H-C S: Our professional relationship is very close. We are really artistic collaborators and partners. We've made two films together and he's the first DoP that I met who is completely without vanity and just completely understands what he does. If I tell him that I want 7 out of the 10 hours of the shooting time in a day reserved just for working with the actors and not for setting up the lighting, it's fine with him. He knows how to make a quick lighting set-up and he knows how to plan the lighting so we can shoot in the whole room 360º. This set-up is never perfect for a DoP because obviously one direction of lighting would be much more ideal. Bogumil, however, sees it as a challenge, and I think that even if he didn't understand all the lines – although we had a Polish version of the script – he has a very good understanding of camera aesthetics. We did not talk about camera movements that much, and most of the time it was completely up to him how to move and operate the camera, and set the lighting. So, I trusted him to feel the right moment to move the camera to one subject or another. And I also gave him the freedom to work with the colour filters that he used a lot to achieve the double optical blow-up we did from Super16 to 35mm Scope. It was really good to have him on board.

DC: The film carries a lot of themes and touches upon many different issues from the church to psychiatry and family inter-relationships. Which was the topic that you as the visionary of the film felt closest to and most interested in?
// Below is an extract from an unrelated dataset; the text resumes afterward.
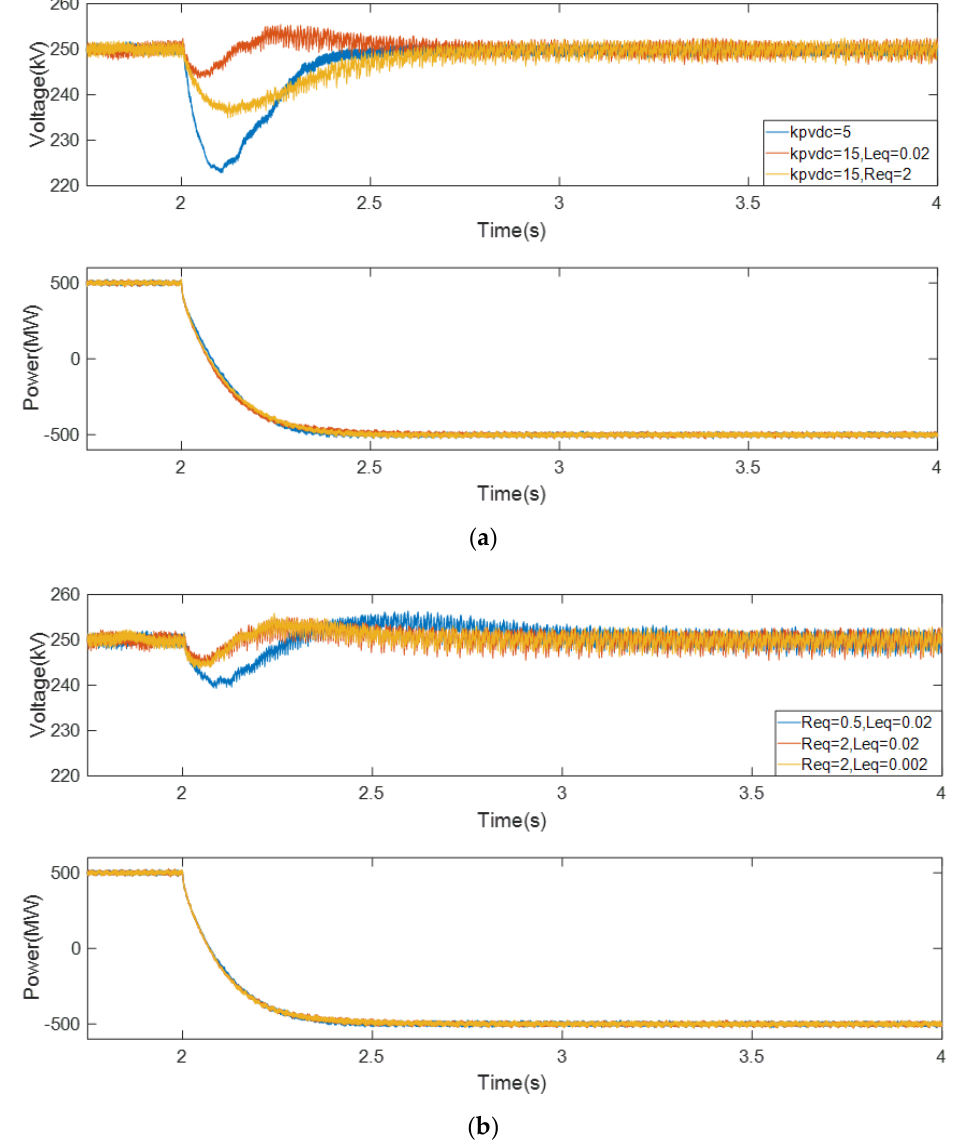
Figure 16. DC-link voltage and active power of the VSC – HVDC system ( a ) under the proposed control strategy and traditional control strategy [13] and ( b ) under the proposed control strategy with different virtual impedance parameters.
H-C S: I think that the author, me in this case, would try to understand how it can happen that a young woman like Michaela at one point says 'yes, please I want to undergo an exorcism' and how it can be that no one around her – the people that loved her – could prevent that from happening. So, I'm more interested in the family drama involved, say the mother-daughter story/relationship rather than in the exorcism itself. I don’t think I can offer an explanation; more just to suggest something like what it perhaps would have appeared. I suppose that if all the people involved would have sat together and kind of talked together, it would have been impossible to have that feeling. Of course I think that exorcism is the last resort to have Michaela involved in, but I can also imagine how it feels if you go to your neurologist or your doctor and you try to tell him that you're very religious and that you may be possessed – they just may not take it that seriously – and that was something we always had in mind while making this film: to show the reality of the story from the human perspective, rather the phenomenon of the exorcism itself.